1)菌類の植物分解力を利用して植物から様々な有用物質を生産する技術を開発する

     (バイオ燃料生産や新規のバイオマス由来の材料開発など)

2)菌類の攻撃から植物材料を守る技術を開発する(建築物の腐朽被害の防止技術や腐朽診断技術)
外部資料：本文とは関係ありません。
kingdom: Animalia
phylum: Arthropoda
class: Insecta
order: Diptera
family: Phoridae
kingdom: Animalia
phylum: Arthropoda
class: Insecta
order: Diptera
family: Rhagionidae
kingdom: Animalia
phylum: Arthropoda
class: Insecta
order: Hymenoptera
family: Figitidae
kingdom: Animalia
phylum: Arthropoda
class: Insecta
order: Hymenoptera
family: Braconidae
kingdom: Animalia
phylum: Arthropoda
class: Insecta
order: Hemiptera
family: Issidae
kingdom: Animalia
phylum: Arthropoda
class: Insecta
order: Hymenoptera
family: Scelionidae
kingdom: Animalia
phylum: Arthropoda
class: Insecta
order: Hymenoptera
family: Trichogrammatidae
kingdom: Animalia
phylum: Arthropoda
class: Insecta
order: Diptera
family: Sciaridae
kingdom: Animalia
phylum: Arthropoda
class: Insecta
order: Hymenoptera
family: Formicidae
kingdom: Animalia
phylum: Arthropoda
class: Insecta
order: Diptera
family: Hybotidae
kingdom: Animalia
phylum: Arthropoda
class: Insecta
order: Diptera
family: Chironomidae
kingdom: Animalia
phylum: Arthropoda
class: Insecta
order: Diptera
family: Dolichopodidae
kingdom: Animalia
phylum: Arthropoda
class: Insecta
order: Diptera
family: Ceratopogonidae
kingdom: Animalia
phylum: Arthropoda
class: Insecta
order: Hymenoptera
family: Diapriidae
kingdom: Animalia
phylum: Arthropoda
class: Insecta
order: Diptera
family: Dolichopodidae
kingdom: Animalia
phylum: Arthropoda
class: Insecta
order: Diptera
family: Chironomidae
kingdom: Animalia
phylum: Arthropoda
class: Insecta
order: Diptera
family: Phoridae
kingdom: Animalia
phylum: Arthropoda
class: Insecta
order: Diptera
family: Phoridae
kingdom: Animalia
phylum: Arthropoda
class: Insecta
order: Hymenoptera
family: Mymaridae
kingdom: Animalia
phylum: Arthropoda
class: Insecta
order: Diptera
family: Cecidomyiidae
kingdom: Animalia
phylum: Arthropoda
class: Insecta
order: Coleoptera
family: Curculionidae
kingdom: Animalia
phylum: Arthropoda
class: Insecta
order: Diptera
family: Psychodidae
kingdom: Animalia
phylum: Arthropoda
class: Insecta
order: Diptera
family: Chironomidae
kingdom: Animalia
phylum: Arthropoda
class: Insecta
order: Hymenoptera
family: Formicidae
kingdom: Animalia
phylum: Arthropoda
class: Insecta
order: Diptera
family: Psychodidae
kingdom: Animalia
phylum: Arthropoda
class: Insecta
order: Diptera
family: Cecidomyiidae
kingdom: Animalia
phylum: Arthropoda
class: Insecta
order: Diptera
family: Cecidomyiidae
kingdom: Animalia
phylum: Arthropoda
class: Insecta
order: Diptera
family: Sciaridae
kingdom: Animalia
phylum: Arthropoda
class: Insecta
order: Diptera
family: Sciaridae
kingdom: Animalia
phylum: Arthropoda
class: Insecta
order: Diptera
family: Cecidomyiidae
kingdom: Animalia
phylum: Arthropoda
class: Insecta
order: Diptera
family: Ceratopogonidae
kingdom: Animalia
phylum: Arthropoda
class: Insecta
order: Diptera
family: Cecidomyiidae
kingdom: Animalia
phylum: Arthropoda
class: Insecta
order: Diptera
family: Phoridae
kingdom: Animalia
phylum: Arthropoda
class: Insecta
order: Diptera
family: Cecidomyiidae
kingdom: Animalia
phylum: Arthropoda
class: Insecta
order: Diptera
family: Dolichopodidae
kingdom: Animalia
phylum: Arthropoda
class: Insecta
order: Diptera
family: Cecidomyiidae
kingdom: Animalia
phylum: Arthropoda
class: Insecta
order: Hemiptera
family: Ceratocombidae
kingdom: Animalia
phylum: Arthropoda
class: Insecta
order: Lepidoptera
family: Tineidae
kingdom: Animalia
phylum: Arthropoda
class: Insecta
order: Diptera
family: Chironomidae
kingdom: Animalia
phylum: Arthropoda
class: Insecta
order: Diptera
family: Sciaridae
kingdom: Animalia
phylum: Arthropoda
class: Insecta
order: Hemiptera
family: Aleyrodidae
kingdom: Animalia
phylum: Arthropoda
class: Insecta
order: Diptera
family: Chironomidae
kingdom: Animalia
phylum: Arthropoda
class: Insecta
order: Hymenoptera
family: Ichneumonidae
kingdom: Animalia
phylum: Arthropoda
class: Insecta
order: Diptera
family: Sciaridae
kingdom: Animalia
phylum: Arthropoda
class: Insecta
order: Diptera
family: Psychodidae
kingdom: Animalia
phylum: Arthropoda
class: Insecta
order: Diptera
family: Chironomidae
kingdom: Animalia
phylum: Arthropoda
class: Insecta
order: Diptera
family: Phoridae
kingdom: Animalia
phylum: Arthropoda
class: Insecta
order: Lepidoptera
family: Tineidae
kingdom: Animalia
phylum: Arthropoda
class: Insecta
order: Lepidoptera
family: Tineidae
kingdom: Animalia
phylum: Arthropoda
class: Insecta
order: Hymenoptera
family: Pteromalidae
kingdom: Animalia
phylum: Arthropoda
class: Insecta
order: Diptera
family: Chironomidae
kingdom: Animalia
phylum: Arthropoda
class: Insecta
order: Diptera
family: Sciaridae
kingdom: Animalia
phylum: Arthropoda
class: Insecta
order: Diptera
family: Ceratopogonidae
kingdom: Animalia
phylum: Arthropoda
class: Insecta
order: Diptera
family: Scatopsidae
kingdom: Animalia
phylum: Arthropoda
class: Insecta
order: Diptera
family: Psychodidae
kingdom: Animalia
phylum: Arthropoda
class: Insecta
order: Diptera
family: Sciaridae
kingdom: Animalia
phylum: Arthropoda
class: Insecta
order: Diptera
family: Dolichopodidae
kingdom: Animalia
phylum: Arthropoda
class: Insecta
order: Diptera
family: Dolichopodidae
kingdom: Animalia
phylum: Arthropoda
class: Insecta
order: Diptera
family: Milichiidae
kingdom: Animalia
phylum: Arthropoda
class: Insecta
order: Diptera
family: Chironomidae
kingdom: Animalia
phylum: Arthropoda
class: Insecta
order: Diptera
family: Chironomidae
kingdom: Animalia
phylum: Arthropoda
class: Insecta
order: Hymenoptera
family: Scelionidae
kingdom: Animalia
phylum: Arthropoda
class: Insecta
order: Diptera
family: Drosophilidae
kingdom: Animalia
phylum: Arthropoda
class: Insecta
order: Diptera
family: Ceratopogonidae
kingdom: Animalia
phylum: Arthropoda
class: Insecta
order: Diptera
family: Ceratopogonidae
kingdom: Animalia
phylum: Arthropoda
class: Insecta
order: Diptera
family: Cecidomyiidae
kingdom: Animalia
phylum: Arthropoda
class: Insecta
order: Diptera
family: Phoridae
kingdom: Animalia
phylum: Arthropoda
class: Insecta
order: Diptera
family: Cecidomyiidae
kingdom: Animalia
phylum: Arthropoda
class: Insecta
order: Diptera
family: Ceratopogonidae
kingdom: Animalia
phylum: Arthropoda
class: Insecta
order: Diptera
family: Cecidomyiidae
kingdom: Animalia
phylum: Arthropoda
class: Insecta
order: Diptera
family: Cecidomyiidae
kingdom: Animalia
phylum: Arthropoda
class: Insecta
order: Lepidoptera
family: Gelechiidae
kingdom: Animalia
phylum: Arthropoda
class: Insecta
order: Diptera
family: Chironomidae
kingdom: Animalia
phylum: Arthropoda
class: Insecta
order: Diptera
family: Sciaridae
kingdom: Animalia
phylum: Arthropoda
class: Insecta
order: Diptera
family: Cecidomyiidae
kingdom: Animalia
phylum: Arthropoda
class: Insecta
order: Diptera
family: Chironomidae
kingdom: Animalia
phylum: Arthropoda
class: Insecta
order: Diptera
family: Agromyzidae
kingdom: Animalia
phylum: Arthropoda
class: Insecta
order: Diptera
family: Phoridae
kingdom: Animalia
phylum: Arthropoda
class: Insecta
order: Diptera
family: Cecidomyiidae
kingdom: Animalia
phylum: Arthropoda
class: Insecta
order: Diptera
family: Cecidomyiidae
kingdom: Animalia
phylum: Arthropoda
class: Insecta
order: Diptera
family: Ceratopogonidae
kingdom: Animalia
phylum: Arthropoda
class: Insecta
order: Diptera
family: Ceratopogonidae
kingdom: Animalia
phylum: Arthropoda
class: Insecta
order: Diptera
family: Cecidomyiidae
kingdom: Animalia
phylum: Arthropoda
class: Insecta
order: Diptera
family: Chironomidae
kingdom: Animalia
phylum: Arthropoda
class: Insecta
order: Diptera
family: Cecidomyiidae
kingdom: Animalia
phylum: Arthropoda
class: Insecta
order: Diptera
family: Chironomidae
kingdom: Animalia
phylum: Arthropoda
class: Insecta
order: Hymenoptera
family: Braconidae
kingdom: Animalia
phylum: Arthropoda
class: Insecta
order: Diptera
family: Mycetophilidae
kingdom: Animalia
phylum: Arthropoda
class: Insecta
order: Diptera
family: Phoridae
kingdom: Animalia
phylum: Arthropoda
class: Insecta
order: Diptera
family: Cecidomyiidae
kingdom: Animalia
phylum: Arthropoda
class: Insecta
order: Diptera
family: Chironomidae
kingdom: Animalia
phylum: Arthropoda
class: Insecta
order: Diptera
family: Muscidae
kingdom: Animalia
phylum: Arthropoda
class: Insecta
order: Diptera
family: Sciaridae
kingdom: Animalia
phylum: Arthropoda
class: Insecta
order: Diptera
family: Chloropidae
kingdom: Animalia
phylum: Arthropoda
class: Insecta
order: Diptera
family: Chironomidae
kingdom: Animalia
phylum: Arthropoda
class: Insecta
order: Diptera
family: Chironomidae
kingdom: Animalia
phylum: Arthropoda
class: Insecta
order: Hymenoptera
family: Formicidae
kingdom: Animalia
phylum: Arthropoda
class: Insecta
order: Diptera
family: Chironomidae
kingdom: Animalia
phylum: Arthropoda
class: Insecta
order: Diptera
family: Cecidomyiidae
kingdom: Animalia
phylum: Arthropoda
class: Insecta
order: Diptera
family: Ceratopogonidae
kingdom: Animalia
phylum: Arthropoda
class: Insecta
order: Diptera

3)土壌生態系物質循環における炭素分解プロセスの理解を通じて脱炭素社会実現に貢献する技術を開発する


特に、きのこを対象にして、遺伝子(ゲノム)、タンパク質、細胞レベルで研究しています。本研究で取り組んでいるどのような研究においても、私達の基本となる考え方は、【微生物に学ぶ】ということです。

【最近の研究トピックス】

共創の場形成支援プログラム(COI-NEXT)本格型で脱炭素社会に向けた炭素耕作材料開発に取り組んでいます!

【研究の紹介】(ほかにも色々な研究をしています

菌類の植物分解酵素の機能解明と利用

きのこ類やカビ類などの菌類は複雑な構造で成り立つ植物バイオマスを分解するために、多種多様な分解酵素(セルラーゼ、ヘミセルラーゼ、溶解性多糖モノオキシゲナーゼなどと呼ばれる色々な酵素)を生産します。私たちは、三次元構造解析や遺伝子発現解析、生化学的解析などを駆使して、菌類が生産する様々なバイオマス分解酵素の機能解析を実施しています。これは、植物バイオマスを有用物質に変換するための新しい技術を開発するため、また、その際の重要な過程である糖化プロセスを効率化する技術の開発などに大いに役立ちます。

褐色腐朽菌の木材分解メカニズムの解明

褐色腐朽菌は、極めて強力な植物バイオマス分解能力を有するきのこ類です。本菌類は、他の生物種では類を見ない特殊な植物分解メカニズムを持つことが知られていますが、その詳細については不明な点が極めて多いのが現状です。私たちは、褐色腐朽菌の植物分解メカニズムを完全解明し、さらにその分解メカニズムを利用して新しいバイオマス変換技術を開発するための研究に挑戦しています。ポストゲノム解析、酵素の三次元構造解析や生化学的解析、電気化学的なアプローチ、電子顕微鏡を用いた解析など様々な解析手法を利用して多角的な研究を実施しています。

菌類の匂いを研究して利用する

微生物は代謝産物として多様な揮発性の有機化合物(匂い成分: MVOCと呼ばれます)を発散します。我々は、木材を腐らせる菌類も他の微生物と同様に匂い成分を発散することに注目し、それらの菌類が木材を分解するときにのみ発散する匂い成分を特定したり、特定の菌類のみが発散する匂い成分を特定したりすることで、これをマーカーにした腐朽診断技術が開発できるのではないかと考えています。これが実現すれば、非破壊かつ高感度の腐朽診断が可能になることが期待されます。また、これらの菌類が発散する匂い成分が他の生物にどのように影響を与えるかといった生物学的な研究にも取り組んでいます。

菌類の硫黄代謝系を理解する

木材を腐らせる菌類の研究の多くは炭素や窒素などの豊富な栄養源の獲得に着目したものがほとんどですが、その一方で、 ミネラル類も菌類にとって非常に重要な栄養源なのにも関わらず研究例が少ないためあまりよくわかっていません。そこで私たちは、生物の必須元素でありミネラル類の中でも豊富に存在する硫黄に焦点を当て、その代謝経路について研究を実施しています。その結果、菌類における全く新規な硫黄獲得経路の存在が見出されてきました。